Load a serialized TensorBlock from a file or a buffer, calling metatensor.load_block().

Parameters:

file (str | Path | BinaryIO) – file path or file object to load from
use_numpy – should we use the numpy loader or metatensor’s. See metatensor.load() for more information.

Return type:

TensorBlock

static load_buffer(buffer: bytes | bytearray | memoryview, use_numpy=False) → TensorBlock[source]¶

Load a serialized TensorMap from a buffer, calling metatensor.io.load_block_buffer().

Parameters:

buffer (bytes | bytearray | memoryview) – in-memory buffer containing the data
use_numpy – should we use the numpy loader or metatensor’s. See metatensor.load() for more information.

Return type:

TensorBlock

save(file: str | Path | BinaryIO, use_numpy=False)[source]¶

Save this TensorBlock to a file or a buffer, calling metatensor.save().

Records supplied:

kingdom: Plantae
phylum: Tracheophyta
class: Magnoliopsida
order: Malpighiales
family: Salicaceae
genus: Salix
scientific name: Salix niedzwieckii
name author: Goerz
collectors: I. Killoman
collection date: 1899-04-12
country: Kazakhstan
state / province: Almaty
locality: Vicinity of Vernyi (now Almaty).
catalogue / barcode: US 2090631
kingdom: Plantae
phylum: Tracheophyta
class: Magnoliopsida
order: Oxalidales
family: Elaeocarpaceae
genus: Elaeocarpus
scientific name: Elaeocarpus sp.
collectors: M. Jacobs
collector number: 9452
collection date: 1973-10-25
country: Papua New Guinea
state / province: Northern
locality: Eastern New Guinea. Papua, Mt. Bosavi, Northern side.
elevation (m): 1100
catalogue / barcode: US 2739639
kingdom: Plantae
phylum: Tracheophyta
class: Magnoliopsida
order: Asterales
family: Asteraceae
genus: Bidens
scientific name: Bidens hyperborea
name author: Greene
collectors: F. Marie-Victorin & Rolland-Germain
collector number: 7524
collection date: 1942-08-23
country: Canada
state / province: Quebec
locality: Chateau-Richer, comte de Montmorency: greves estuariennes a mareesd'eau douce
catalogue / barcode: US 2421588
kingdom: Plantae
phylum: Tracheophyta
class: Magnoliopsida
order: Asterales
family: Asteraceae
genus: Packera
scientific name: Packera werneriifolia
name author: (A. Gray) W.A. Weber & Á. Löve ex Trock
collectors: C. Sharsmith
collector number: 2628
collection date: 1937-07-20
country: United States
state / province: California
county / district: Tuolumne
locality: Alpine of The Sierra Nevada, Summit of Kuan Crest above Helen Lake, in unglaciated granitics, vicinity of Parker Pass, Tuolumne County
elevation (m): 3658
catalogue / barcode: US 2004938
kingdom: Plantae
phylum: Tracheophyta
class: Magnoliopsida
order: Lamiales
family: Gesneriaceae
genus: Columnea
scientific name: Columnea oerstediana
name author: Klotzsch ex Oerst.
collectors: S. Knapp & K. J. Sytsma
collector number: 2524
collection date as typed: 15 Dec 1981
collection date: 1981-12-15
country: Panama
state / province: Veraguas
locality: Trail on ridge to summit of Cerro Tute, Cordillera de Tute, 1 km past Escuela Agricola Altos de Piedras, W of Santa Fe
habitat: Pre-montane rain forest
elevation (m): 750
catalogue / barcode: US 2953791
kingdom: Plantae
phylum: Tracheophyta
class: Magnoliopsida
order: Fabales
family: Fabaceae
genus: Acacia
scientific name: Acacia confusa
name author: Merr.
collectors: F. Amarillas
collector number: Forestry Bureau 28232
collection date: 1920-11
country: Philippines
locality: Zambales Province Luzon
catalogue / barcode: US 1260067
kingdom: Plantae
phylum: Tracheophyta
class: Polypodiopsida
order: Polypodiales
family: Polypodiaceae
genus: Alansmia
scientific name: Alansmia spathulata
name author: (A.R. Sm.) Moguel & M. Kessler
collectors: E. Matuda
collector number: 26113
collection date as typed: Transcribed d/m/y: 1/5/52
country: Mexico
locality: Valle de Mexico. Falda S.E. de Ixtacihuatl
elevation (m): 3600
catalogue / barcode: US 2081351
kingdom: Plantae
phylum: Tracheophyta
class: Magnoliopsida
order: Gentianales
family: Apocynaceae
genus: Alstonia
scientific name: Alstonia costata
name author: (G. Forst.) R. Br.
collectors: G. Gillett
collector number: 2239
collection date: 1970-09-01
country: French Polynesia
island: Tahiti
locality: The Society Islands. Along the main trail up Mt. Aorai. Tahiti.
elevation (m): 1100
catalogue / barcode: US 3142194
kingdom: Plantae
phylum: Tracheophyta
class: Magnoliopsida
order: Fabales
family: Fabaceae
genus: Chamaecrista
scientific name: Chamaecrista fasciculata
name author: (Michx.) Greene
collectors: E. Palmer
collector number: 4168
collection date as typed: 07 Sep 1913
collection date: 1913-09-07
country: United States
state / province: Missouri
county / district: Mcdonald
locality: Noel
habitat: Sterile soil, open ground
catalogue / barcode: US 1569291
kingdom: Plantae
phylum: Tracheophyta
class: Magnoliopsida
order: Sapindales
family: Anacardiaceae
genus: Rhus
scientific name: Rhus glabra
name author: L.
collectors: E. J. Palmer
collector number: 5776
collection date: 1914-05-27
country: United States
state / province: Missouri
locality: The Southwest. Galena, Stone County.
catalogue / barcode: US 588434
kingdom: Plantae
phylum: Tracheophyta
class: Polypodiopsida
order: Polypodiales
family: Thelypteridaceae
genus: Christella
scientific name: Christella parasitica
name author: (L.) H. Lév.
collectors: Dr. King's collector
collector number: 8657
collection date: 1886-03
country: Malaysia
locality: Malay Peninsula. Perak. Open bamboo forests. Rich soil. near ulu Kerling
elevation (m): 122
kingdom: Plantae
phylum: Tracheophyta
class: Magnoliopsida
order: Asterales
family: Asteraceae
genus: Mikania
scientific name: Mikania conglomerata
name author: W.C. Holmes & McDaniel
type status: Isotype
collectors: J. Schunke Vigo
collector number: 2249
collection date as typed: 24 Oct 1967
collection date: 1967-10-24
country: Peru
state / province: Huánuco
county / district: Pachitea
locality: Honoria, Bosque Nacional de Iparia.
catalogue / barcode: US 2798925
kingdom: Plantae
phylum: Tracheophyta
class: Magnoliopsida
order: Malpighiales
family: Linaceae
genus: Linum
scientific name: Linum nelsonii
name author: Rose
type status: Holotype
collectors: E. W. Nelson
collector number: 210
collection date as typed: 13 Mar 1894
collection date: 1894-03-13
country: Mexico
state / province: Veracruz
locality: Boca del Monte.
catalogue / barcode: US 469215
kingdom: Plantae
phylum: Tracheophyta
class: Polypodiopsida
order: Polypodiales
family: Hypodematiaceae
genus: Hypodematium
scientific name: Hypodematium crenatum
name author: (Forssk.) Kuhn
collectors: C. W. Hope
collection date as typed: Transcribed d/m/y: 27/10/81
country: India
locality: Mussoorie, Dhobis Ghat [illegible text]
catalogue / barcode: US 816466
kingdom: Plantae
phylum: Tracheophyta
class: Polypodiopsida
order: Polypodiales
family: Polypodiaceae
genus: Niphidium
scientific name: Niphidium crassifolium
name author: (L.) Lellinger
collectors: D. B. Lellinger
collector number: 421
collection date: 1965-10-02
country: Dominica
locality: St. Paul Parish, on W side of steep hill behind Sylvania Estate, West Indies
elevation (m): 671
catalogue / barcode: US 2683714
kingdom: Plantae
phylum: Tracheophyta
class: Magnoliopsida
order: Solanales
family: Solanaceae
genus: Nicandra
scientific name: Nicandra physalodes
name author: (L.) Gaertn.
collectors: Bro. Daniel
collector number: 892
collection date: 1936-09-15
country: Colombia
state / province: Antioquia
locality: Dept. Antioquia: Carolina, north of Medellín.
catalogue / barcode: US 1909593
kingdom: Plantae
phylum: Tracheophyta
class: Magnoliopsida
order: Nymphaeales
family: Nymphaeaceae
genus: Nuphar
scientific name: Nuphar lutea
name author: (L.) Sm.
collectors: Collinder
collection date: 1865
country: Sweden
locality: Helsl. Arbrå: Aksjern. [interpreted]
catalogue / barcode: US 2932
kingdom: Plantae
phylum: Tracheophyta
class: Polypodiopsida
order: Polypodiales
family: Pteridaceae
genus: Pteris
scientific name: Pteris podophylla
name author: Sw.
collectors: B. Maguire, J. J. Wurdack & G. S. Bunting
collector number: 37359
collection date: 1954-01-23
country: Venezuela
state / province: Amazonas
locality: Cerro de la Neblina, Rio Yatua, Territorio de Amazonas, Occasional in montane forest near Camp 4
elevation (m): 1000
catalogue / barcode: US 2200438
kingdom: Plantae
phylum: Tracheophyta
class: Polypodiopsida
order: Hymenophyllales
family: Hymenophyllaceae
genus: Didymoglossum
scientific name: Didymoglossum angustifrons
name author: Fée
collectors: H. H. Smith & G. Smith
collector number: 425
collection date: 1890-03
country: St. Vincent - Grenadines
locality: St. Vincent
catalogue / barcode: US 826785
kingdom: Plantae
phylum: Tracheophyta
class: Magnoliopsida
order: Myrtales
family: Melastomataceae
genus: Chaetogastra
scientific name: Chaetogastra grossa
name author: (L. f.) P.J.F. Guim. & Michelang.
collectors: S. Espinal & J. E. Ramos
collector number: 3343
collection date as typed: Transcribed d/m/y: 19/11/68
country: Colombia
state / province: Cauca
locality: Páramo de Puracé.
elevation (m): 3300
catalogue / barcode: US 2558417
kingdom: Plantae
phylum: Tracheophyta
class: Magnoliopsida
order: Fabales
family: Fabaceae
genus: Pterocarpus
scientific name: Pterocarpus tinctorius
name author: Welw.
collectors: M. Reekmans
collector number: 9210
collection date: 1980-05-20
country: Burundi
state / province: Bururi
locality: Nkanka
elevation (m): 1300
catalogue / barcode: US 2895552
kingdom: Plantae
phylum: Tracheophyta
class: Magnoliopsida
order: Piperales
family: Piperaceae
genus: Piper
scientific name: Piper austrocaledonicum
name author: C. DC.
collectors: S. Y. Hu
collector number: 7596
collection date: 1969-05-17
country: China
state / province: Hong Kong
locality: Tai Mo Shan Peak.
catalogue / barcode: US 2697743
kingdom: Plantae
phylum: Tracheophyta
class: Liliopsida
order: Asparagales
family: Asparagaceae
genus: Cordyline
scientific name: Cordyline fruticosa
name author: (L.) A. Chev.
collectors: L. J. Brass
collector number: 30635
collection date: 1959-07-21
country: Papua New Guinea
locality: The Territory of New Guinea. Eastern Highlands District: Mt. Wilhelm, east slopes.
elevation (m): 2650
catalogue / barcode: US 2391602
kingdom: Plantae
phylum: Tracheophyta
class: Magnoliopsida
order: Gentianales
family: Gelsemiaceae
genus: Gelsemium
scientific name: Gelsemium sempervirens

Tasks and exercises:
1. Decide whether each statement agrees with the metatensor TensorBlock documentation. Answer yes or no and quote the deciding words from that documentation. (a) The file parameter for loading accepts a str, a Path, or a BinaryIO object. (b) By default, load_buffer uses the numpy loader. (c) The save method calls metatensor.save().
2. Continue the metatensor TensorBlock documentation, starting after its final sentence.
The records have no connection to the metatensor TensorBlock documentation.

Answers to the exercises:
1.
(a) Yes: "file (str | Path | BinaryIO) – file path or file object to load from"
(b) No: "use_numpy=False"
(c) Yes: "calling metatensor.save()"

2.
Parameters:

file (str | Path | BinaryIO) – file path or file object to save to
use_numpy – should we use the numpy serializer or metatensor’s. See metatensor.save() for more information.

save_buffer(use_numpy=False) → memoryview[source]¶

Save this TensorBlock to an in-memory buffer, calling metatensor.io.save_buffer().

Parameters:: use_numpy – should we use numpy serialization or metatensor’s. See metatensor.save() for more information.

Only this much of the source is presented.